Text segment:
Extreme Networks

Keith9 · ‎01-25-2024

We're going to install two 48 port SFP+ switches at a co-location facility that will house all of our primary servers and storage.

Both x690 switches have the core licence and will do layer 3. Our provider will add our 10 gig ring to our rack and normally they handoff one 10gig fiber to us. The conundrum there is one handoff, so if you plug into switch 1 and reboot it, then the sites down. We'll also peer with a palo alto firewall cross connected to both switches and it will have an OSPF higher cost back to another palo alto at our DR facility where it could hop on the 10 gig ring from there. But this is an IPSEC tunnel over the internet, and only about 500mbps, a fraction of the 10gig our metro ethernet provider is giving us.

So our metro-e provider says they can hand us off two links, so we can have one to each core switch. I know I said ring up above but the ring is on their side with some kind of G.xxxx protection. Its completely transparent to us (the WAN side). The LAN side is where they can give us 1 or 2 links. That way we can reboot one core switch and stay online. The servers and iscsi storage would be cross connected to both switches with mlags. But this begs a question... how does the ospf peer and if we do some layer 2 spans briefly so we can storage and host vmotion from one datacenter to another, wouldnt that create a loop?

The other thing we are thinking instead of two seperate core switches, combine them both into one stack. But the quesiton here is how do we do code upgrades? We would still have everything cross connected, but instead of an mlag it would just be enable sharing (lacp trunks) from ports 1:1 and 2:1, 1:2 and 2:2, etc...

Then you have one routing brain for ospf. But if we want to reboot one switch at a time, would you lose management? Can you even upload new exos versions and just reboot one slot, ensure it comes back on and then reboot the other slot? This is the functionality we've come to think having both switches managed seperately would provide us.

So to stack or to keep them seperate. Whats best for a mixed Layer 2 / Layer 3 environment?

Brent_Addis · ‎01-28-2024

I would run them separately and use MLAG for dual homing between any local devices you want to plug in.

If your provider if able to offer layer 2 between the two links, you could either run LACP if available, or perhaps EAPS for automated failover (Have done this over very long distances, worked flawlessly)

This will allow you to reboot one switch at a time for maintenance.

Challenges:
1) According to the core switch thread, roughly what bandwidth does the IPSEC tunnel over the internet provide?
2) Carry on the thread about stacking or separating the two core switches, picking up after its final post.

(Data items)
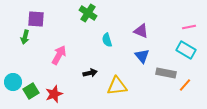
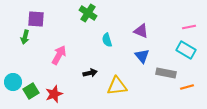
orange line: moved 2 px right, 2 px down; rotated 32 degrees clockwise
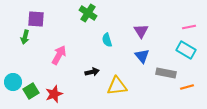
purple triangle: rotated 35 degrees clockwise
black arrow: moved 2 px right, 1 px up
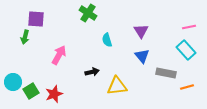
cyan rectangle: rotated 18 degrees clockwise
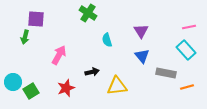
red star: moved 12 px right, 6 px up
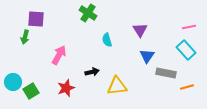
purple triangle: moved 1 px left, 1 px up
blue triangle: moved 5 px right; rotated 14 degrees clockwise
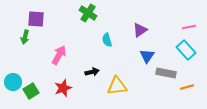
purple triangle: rotated 28 degrees clockwise
red star: moved 3 px left
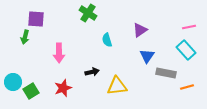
pink arrow: moved 2 px up; rotated 150 degrees clockwise
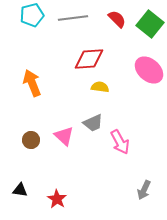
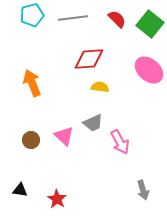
gray arrow: moved 1 px left; rotated 42 degrees counterclockwise
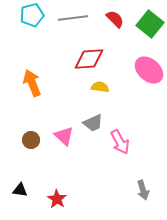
red semicircle: moved 2 px left
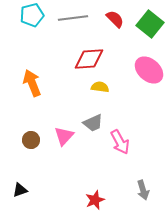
pink triangle: rotated 30 degrees clockwise
black triangle: rotated 28 degrees counterclockwise
red star: moved 38 px right, 1 px down; rotated 18 degrees clockwise
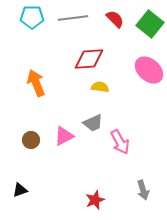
cyan pentagon: moved 2 px down; rotated 15 degrees clockwise
orange arrow: moved 4 px right
pink triangle: rotated 20 degrees clockwise
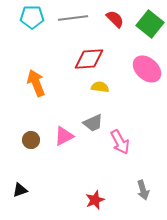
pink ellipse: moved 2 px left, 1 px up
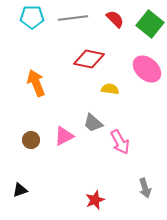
red diamond: rotated 16 degrees clockwise
yellow semicircle: moved 10 px right, 2 px down
gray trapezoid: rotated 65 degrees clockwise
gray arrow: moved 2 px right, 2 px up
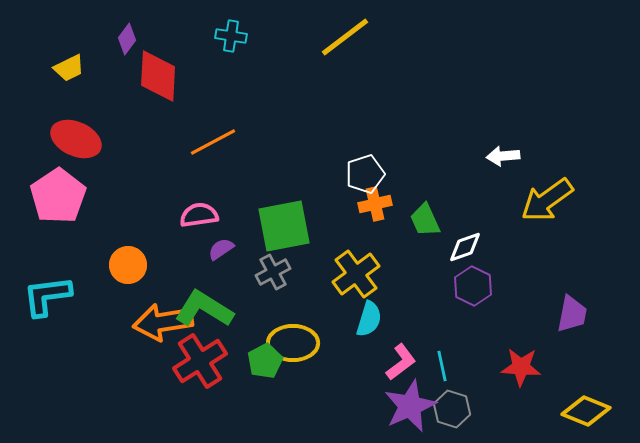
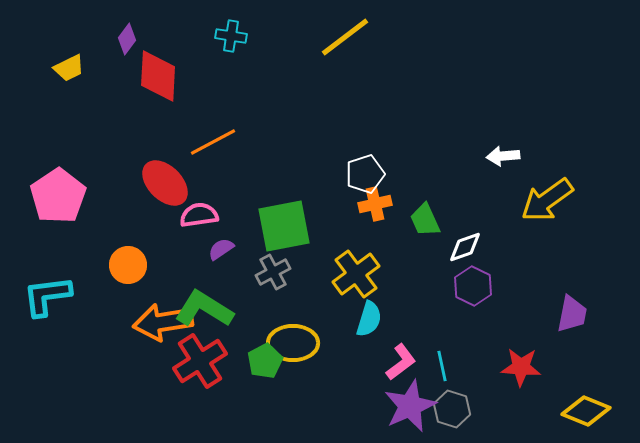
red ellipse: moved 89 px right, 44 px down; rotated 21 degrees clockwise
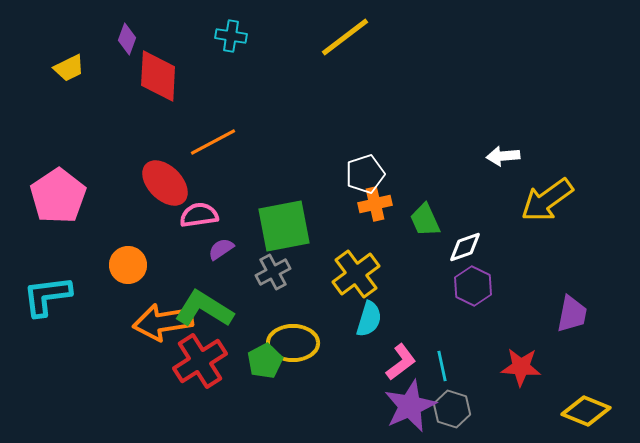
purple diamond: rotated 16 degrees counterclockwise
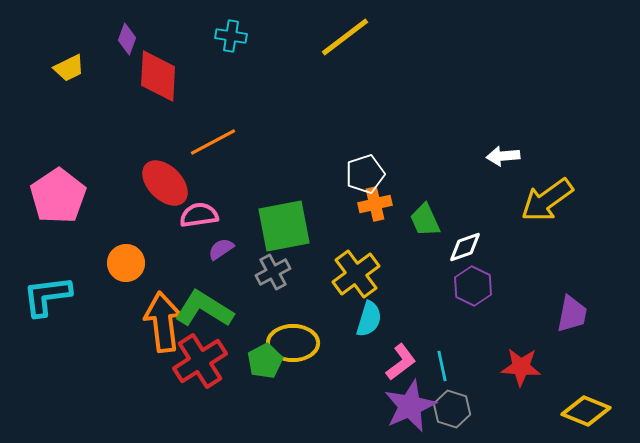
orange circle: moved 2 px left, 2 px up
orange arrow: rotated 92 degrees clockwise
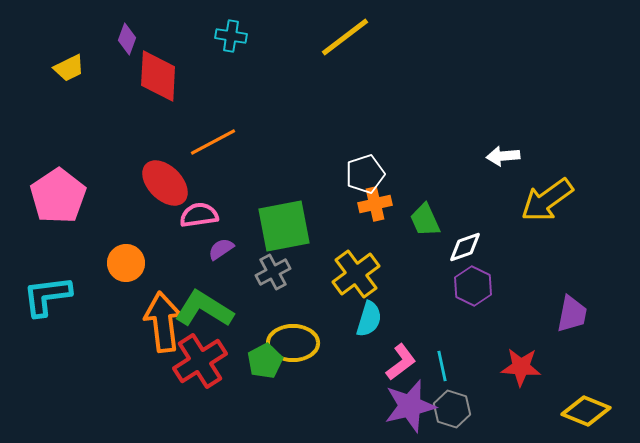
purple star: rotated 10 degrees clockwise
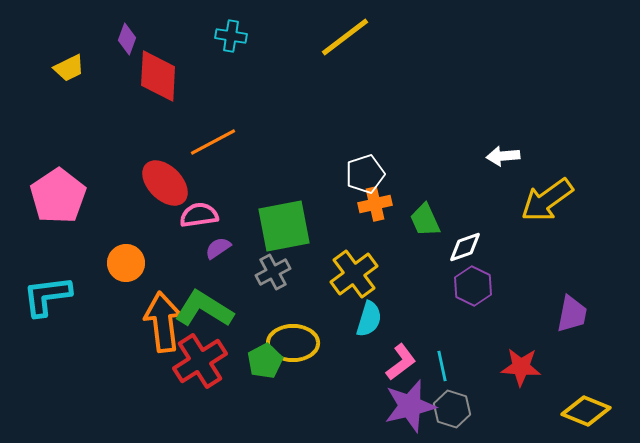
purple semicircle: moved 3 px left, 1 px up
yellow cross: moved 2 px left
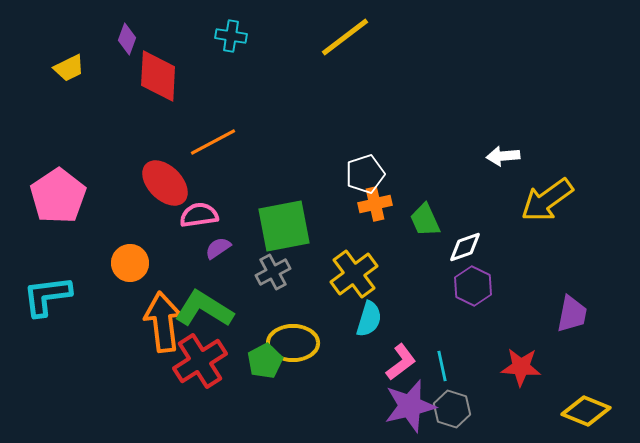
orange circle: moved 4 px right
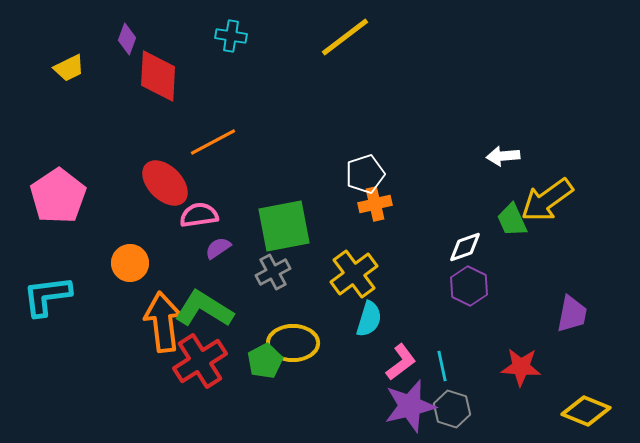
green trapezoid: moved 87 px right
purple hexagon: moved 4 px left
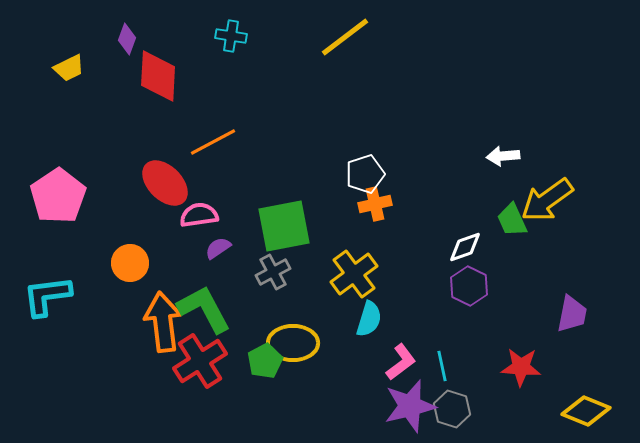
green L-shape: rotated 30 degrees clockwise
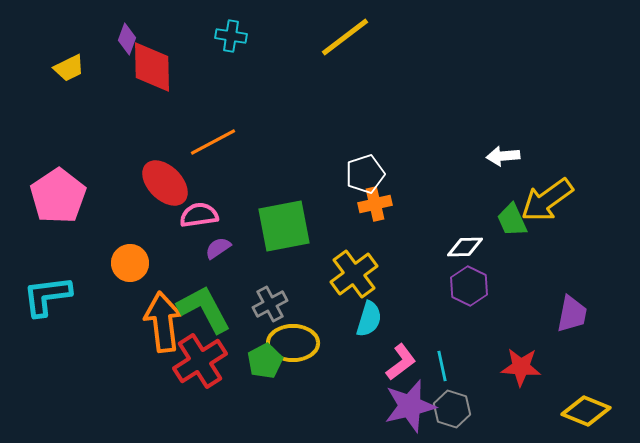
red diamond: moved 6 px left, 9 px up; rotated 4 degrees counterclockwise
white diamond: rotated 18 degrees clockwise
gray cross: moved 3 px left, 32 px down
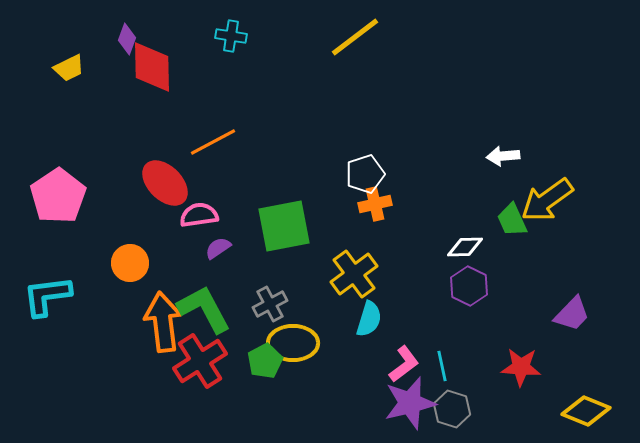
yellow line: moved 10 px right
purple trapezoid: rotated 33 degrees clockwise
pink L-shape: moved 3 px right, 2 px down
purple star: moved 3 px up
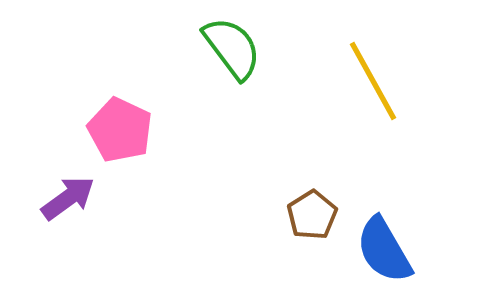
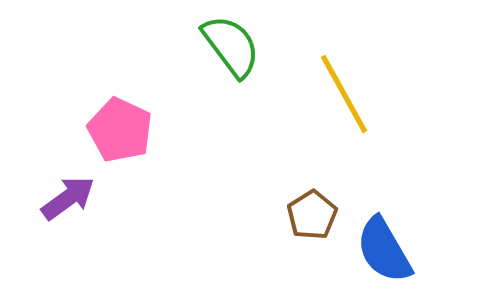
green semicircle: moved 1 px left, 2 px up
yellow line: moved 29 px left, 13 px down
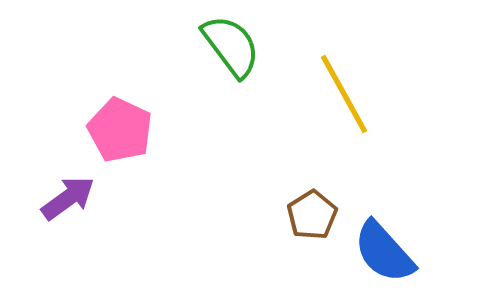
blue semicircle: moved 2 px down; rotated 12 degrees counterclockwise
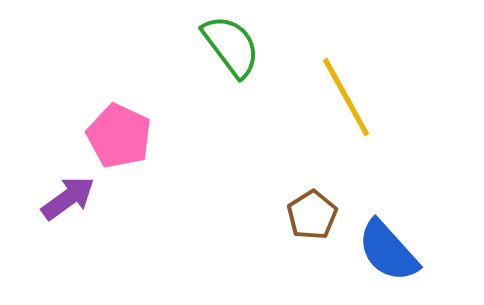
yellow line: moved 2 px right, 3 px down
pink pentagon: moved 1 px left, 6 px down
blue semicircle: moved 4 px right, 1 px up
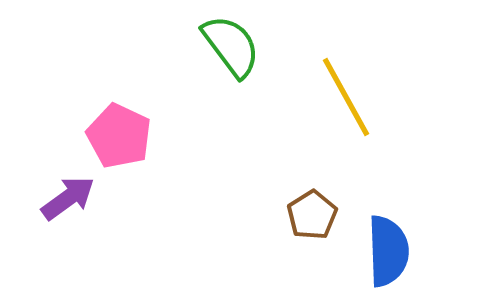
blue semicircle: rotated 140 degrees counterclockwise
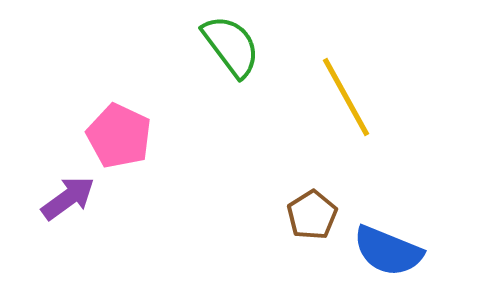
blue semicircle: rotated 114 degrees clockwise
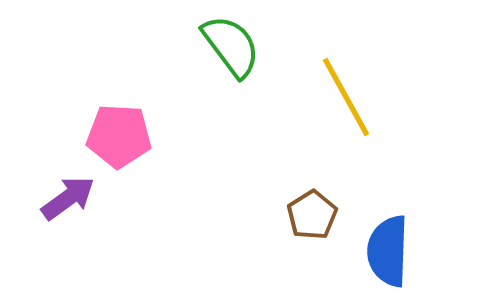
pink pentagon: rotated 22 degrees counterclockwise
blue semicircle: rotated 70 degrees clockwise
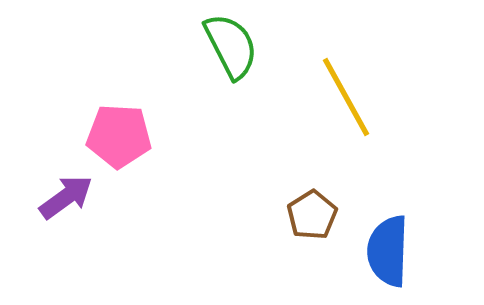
green semicircle: rotated 10 degrees clockwise
purple arrow: moved 2 px left, 1 px up
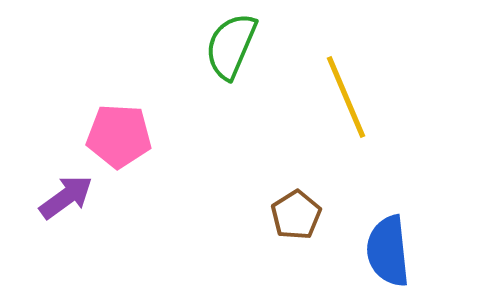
green semicircle: rotated 130 degrees counterclockwise
yellow line: rotated 6 degrees clockwise
brown pentagon: moved 16 px left
blue semicircle: rotated 8 degrees counterclockwise
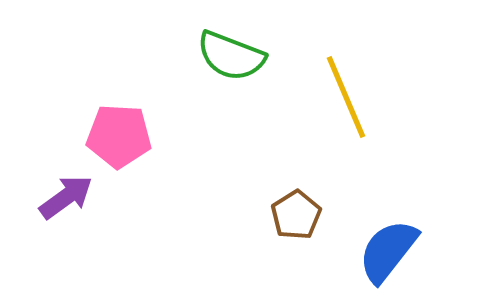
green semicircle: moved 10 px down; rotated 92 degrees counterclockwise
blue semicircle: rotated 44 degrees clockwise
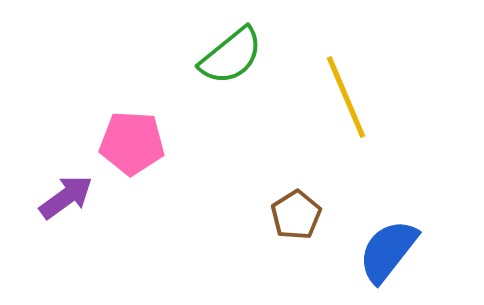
green semicircle: rotated 60 degrees counterclockwise
pink pentagon: moved 13 px right, 7 px down
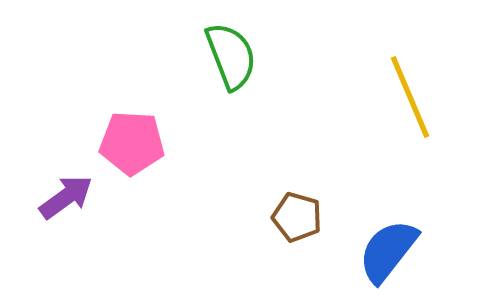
green semicircle: rotated 72 degrees counterclockwise
yellow line: moved 64 px right
brown pentagon: moved 1 px right, 2 px down; rotated 24 degrees counterclockwise
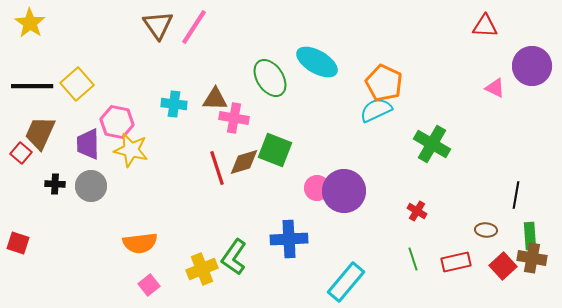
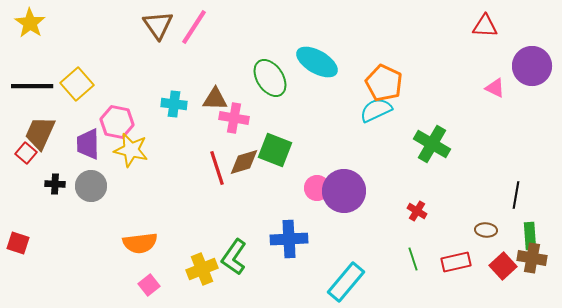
red square at (21, 153): moved 5 px right
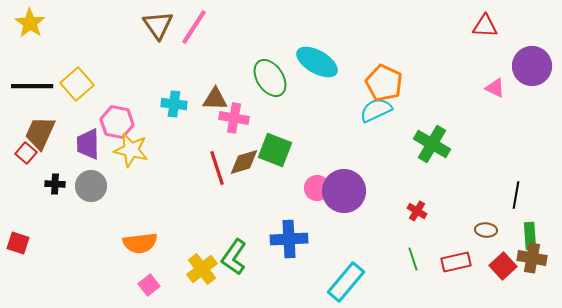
yellow cross at (202, 269): rotated 16 degrees counterclockwise
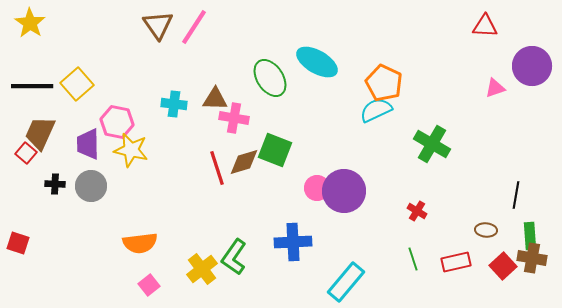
pink triangle at (495, 88): rotated 45 degrees counterclockwise
blue cross at (289, 239): moved 4 px right, 3 px down
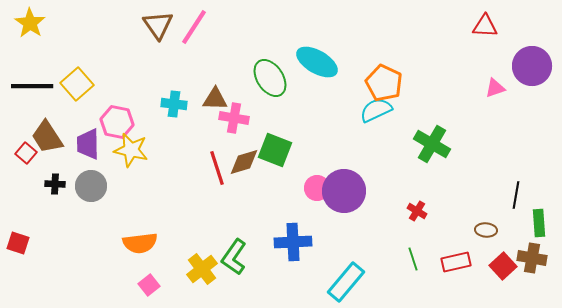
brown trapezoid at (40, 133): moved 7 px right, 4 px down; rotated 57 degrees counterclockwise
green rectangle at (530, 236): moved 9 px right, 13 px up
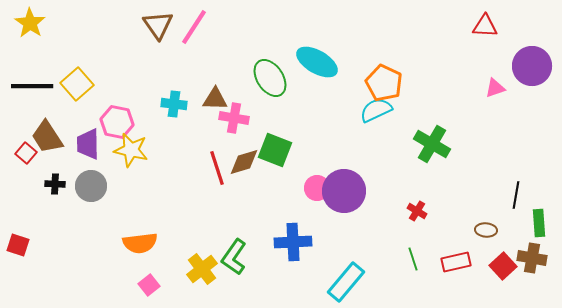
red square at (18, 243): moved 2 px down
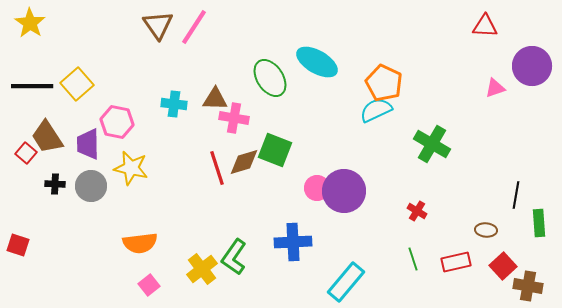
yellow star at (131, 150): moved 18 px down
brown cross at (532, 258): moved 4 px left, 28 px down
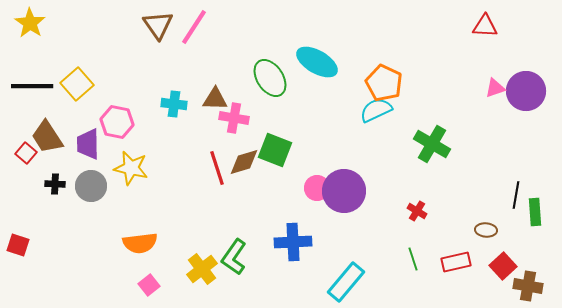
purple circle at (532, 66): moved 6 px left, 25 px down
green rectangle at (539, 223): moved 4 px left, 11 px up
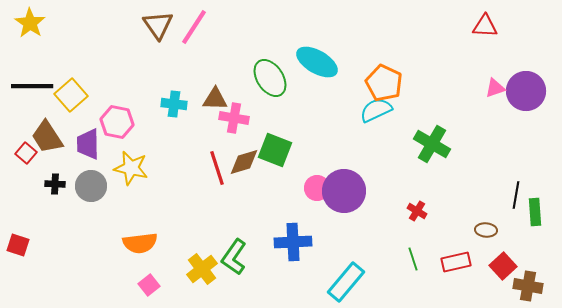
yellow square at (77, 84): moved 6 px left, 11 px down
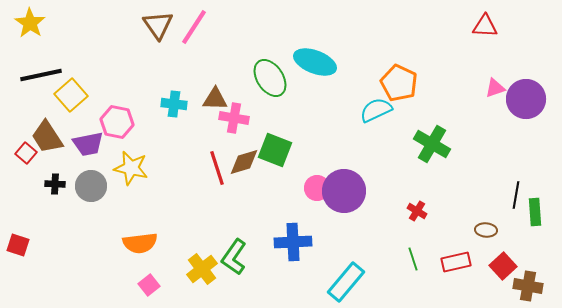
cyan ellipse at (317, 62): moved 2 px left; rotated 9 degrees counterclockwise
orange pentagon at (384, 83): moved 15 px right
black line at (32, 86): moved 9 px right, 11 px up; rotated 12 degrees counterclockwise
purple circle at (526, 91): moved 8 px down
purple trapezoid at (88, 144): rotated 100 degrees counterclockwise
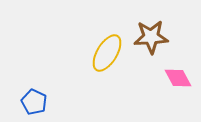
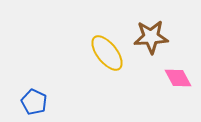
yellow ellipse: rotated 69 degrees counterclockwise
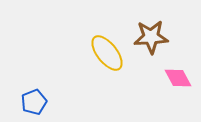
blue pentagon: rotated 25 degrees clockwise
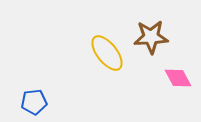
blue pentagon: rotated 15 degrees clockwise
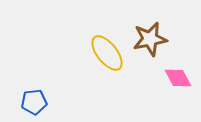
brown star: moved 1 px left, 2 px down; rotated 8 degrees counterclockwise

Final answers:
1) About 500 Mbps.

2)
You can run seperate OSPF routing engines between the two (It's been many years since I have done this, having moved everything to Fabric)

1. MLAG Basics:

MLAG Peer Link: The switches in an MLAG pair are interconnected by a peer link. This link is used to synchronize state between the switches and forward traffic from one switch to the other when needed.
ICL (Inter-Chassis Link): In Extreme Networks terminology, the direct connection between MLAG peers is called an ICL. It's used to forward traffic that is received on one MLAG peer but needs to be transmitted out of a port on the other MLAG peer.

2. OSPF in an MLAG Environment:

Single Control Plane: Even though there are two physical switches, MLAG makes them appear as a single logical switch from a Layer 2 perspective. However, for Layer 3 protocols like OSPF, each switch still operates independently.
Independent OSPF Instances: Each switch runs its own instance of OSPF. They don't share OSPF information directly with each other; instead, they interact with other routers in the network individually.
Redundancy: Each switch establishes its own neighbor relationships and participates in OSPF as an individual router. This provides redundancy because if one switch fails, the other can continue to forward traffic.
MLAG Ports and OSPF: If an OSPF neighbor is connected to an MLAG port (a port that is part of a multi-chassis link aggregation group), the OSPF process sees this as a single connection due to the MLAG configuration, even though the neighbor can physically connect to two different switches.

3. Configuration Considerations:

Consistent Configuration: Ensure that OSPF is configured consistently on both MLAG peers. Any mismatch in OSPF configurations can lead to suboptimal routing or routing loops.
IP Addressing: Each switch should have its own unique router ID and interface IP addresses. However, they can share a virtual IP address for the MLAG VLAN interfaces.
OSPF over ICL: It's typically not recommended to run OSPF directly over the ICL. OSPF adjacencies should be formed over front-panel ports, not over the ICL, to ensure optimal traffic flow and to avoid any unnecessary traffic on the ICL.

4. Behavior During Failures:

Link Failures: If a link fails, OSPF on the affected switch will detect the failure and reroute traffic according to the OSPF topology. MLAG ensures that the failure is isolated and doesn't affect the other links or the peer switch.
Switch Failures: If one of the MLAG switches fails, the other switch will continue to operate, handling both the traffic that was destined for the failed switch and the traffic for its own ports. OSPF will reconverge, and routes will be updated across the network.

5. Monitoring and Troubleshooting:

OSPF Neighborships: Check OSPF neighbor states to ensure that adjacencies are forming correctly.
Routing Tables: Verify that routing tables are correct and that routes are properly learned and advertised by OSPF.
ICL Health: Monitor the health and status of the ICL, as it's crucial for the proper operation of the MLAG pair.

-----
-Brent Addis / Extreme Black Belt #491

New to Extreme? Check out the Welcome series here - https://training.extremenetworks.com/welcome-series-1
Want to join the official Extreme learners discord? Let me know!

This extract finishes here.